McKenna looked calm with the puck, carrying the puck up the ice, stick-handling in traffic, whipping passes through seams.
“I haven’t seen him frantic — ever,” Gadowsky said. “Everything he does has a purpose. He’s always dictating. It doesn’t really look like he’s reacting; he’s dictating.”
Gadowsky said McKenna was good without the puck as well.
“Like, really good,” Gadowsky said. “He had some excellent backchecks. He played his position extremely well in the ‘D’ zone. I was actually really impressed with that.”
The attention doesn’t bother McKenna. Gadowsky called him “the chillest dude.”

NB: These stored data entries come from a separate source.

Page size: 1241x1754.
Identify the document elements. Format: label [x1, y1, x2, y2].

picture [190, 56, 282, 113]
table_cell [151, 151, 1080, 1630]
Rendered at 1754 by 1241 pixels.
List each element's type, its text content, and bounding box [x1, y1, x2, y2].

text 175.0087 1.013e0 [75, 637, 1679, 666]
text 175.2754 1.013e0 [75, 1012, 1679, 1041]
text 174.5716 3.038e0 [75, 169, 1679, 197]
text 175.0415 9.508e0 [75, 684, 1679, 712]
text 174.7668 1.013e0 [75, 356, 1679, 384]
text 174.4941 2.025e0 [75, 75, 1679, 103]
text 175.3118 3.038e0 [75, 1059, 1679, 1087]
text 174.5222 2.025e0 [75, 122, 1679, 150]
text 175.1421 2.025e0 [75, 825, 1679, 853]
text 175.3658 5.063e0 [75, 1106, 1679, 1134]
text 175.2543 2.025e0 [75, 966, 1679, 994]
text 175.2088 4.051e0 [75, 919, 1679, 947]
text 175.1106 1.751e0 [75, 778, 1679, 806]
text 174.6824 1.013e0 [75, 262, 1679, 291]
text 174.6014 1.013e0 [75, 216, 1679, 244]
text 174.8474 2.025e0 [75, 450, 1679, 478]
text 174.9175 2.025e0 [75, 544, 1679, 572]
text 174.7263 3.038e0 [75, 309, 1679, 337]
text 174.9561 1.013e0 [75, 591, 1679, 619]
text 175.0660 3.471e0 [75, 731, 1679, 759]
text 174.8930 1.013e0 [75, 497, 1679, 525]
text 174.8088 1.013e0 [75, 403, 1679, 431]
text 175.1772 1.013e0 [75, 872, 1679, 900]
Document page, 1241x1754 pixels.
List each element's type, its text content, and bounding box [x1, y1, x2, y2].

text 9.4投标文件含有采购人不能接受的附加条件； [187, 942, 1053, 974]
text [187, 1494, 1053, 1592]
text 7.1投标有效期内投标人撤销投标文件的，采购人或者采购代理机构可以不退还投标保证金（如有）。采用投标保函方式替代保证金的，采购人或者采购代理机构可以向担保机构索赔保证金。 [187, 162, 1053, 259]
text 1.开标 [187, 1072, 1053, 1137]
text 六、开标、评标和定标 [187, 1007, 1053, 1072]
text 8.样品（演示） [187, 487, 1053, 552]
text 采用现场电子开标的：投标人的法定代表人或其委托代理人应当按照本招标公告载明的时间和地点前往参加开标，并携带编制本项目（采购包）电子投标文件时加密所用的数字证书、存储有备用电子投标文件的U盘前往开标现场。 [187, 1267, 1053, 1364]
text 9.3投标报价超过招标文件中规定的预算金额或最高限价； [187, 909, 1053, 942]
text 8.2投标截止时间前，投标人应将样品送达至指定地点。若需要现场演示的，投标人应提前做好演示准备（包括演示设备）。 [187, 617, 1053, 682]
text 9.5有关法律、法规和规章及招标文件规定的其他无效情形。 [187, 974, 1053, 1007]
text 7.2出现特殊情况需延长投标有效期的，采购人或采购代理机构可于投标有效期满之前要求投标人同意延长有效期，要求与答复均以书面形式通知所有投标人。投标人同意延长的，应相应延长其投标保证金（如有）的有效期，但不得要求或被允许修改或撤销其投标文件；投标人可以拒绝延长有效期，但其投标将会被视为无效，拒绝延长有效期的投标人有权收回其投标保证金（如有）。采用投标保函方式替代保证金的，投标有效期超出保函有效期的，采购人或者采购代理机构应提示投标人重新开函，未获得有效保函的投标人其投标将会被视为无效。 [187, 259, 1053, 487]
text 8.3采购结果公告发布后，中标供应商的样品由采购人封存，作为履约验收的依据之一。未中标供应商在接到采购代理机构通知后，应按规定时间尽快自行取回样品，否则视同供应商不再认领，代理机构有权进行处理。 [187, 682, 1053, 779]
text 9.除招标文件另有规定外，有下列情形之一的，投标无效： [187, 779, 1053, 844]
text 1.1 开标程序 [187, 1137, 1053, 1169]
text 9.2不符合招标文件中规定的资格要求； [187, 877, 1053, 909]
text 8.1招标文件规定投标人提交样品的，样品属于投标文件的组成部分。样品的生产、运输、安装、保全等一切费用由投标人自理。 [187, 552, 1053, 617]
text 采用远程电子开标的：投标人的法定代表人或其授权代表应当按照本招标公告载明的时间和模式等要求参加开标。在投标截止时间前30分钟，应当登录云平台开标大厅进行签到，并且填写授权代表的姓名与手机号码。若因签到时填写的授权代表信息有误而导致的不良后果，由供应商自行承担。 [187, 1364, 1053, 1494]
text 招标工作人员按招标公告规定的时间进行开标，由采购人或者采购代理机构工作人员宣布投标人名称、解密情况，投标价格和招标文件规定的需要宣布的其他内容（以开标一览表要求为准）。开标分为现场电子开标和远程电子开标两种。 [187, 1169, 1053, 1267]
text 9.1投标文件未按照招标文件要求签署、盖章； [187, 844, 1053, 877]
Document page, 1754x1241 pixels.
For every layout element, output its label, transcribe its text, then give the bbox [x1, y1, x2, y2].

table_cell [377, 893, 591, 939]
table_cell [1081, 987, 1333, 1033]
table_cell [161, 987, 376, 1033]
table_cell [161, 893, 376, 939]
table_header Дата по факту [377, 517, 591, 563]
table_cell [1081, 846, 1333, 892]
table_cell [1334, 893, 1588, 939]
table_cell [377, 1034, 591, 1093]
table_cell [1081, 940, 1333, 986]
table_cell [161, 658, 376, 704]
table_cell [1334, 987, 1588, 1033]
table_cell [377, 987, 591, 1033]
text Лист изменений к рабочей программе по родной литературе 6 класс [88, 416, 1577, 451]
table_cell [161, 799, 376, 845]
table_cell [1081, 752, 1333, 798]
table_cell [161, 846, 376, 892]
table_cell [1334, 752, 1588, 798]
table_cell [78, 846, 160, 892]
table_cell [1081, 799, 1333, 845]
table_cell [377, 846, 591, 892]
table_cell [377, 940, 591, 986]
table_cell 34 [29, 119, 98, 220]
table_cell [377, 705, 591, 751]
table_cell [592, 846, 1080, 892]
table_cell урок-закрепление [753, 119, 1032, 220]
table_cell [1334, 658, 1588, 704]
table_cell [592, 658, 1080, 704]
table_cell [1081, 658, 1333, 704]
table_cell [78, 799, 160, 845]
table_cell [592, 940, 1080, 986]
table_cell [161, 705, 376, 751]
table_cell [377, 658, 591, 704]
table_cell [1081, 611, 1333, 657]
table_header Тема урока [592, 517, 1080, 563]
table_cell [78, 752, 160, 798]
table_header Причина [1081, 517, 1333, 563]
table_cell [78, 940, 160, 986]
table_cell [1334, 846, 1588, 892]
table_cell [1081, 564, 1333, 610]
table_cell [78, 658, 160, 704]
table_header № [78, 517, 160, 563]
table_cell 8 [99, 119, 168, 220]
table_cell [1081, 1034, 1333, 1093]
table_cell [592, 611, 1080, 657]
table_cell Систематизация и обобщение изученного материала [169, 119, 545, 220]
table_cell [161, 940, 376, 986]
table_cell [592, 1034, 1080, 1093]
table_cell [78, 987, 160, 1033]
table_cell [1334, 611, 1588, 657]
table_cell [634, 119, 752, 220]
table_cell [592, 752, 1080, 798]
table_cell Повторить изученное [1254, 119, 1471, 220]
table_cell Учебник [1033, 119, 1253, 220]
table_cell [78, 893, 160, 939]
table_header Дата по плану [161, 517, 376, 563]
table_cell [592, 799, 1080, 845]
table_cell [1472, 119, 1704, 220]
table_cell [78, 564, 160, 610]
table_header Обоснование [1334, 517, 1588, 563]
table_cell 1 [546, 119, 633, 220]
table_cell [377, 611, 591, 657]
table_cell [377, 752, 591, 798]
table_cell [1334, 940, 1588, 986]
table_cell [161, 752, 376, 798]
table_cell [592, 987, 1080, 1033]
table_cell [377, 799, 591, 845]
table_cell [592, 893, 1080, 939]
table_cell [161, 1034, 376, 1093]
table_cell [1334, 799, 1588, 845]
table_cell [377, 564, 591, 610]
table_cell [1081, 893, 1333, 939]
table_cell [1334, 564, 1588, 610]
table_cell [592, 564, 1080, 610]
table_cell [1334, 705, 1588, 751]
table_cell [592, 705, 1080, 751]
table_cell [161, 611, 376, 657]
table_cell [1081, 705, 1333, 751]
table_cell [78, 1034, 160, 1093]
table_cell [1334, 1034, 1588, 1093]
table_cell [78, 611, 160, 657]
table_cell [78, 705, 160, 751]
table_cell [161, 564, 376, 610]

“Gavin is really good for our team in that way,” Gadowsky said. “You don’t often say that about a freshman. But he’s just so chill, that actually is a really calming influence. Like, there’s a lot of noise around this. … Emotions run a little bit higher because of it, but he is able just to take everything in stride and stay very calm, and I think it’s actually very good for the team.”
After the game, the press conference room was packed. Not only were there reporters, but there was a camera crew with a boom mic. Cerrato sat next to McKenna and gave up the spotlight, even though he led the Nittany Lions with five points (two goals, three assists). At one point, he even interrupted McKenna to praise him.
“Obviously, he’s Gavin McKenna,” Cerrato said. “He’s the guy. But I don’t think you guys see the amount of outside noise there is. Like, I mean, we’ve got people coming to the hotel after [the team] bus, after dinner. It’s crazy. He’s 17, and he handling it like that. It’s incredible.”